(Stored data)
________________________
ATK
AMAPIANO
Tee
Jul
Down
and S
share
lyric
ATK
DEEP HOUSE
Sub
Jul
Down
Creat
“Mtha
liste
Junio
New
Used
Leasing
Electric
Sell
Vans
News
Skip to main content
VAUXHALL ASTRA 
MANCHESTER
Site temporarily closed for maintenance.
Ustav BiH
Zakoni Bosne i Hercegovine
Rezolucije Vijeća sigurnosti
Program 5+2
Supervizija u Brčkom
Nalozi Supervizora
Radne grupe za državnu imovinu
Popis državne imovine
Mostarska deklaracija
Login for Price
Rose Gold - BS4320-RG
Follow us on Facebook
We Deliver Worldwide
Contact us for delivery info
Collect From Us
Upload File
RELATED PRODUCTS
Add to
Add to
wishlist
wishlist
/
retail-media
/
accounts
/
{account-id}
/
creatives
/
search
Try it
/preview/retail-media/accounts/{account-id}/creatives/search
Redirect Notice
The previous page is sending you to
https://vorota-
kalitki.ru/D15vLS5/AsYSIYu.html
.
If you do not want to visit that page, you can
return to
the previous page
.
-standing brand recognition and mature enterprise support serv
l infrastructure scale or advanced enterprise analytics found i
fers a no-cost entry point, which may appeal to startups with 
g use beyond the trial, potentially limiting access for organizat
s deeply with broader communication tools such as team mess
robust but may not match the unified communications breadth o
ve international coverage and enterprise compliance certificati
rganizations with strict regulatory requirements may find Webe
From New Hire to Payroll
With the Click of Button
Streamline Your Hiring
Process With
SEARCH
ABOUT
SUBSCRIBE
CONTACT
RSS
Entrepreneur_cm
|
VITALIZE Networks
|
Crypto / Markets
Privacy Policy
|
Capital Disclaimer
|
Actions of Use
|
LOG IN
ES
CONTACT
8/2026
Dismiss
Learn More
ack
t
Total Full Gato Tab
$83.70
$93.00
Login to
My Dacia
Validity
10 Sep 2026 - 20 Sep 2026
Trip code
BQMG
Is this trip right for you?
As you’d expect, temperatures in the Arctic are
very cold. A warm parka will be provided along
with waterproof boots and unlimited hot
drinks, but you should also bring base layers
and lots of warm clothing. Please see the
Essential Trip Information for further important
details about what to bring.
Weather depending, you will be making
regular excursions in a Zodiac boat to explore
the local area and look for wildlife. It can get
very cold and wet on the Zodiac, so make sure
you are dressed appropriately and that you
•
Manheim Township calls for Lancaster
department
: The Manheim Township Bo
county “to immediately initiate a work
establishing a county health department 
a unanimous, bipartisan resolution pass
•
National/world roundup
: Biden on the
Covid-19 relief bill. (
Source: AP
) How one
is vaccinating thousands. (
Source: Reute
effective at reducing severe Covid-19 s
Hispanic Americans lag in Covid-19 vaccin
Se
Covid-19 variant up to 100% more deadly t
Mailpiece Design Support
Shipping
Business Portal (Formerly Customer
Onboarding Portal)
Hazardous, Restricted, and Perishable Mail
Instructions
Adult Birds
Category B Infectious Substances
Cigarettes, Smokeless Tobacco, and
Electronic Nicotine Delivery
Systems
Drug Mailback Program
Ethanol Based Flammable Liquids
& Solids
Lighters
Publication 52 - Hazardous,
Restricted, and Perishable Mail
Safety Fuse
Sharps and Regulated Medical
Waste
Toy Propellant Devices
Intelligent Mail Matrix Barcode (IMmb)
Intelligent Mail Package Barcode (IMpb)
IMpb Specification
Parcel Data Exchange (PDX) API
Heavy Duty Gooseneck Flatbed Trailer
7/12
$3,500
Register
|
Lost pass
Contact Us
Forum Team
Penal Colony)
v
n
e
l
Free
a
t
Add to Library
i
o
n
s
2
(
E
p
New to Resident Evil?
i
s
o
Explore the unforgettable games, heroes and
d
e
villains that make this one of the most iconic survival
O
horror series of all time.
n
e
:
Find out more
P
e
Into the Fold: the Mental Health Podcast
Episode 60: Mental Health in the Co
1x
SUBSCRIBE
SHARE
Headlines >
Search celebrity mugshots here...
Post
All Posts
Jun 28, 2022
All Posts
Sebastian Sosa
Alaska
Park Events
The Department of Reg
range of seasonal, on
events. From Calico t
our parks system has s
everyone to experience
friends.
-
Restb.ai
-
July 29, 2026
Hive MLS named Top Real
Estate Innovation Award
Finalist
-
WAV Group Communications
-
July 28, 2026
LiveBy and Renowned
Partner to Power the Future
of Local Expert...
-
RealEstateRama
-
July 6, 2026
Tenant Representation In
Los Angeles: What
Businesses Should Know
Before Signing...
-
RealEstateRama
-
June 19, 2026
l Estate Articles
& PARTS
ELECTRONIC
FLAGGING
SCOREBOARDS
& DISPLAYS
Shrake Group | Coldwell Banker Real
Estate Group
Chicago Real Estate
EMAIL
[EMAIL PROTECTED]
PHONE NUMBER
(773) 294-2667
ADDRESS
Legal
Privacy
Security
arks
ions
________________________
## DESCRIPTION OF THE TASK
Filter the lines above, keeping each one that contains the string "previous".

## ANSWER SPACE
The previous page is sending you to
the previous page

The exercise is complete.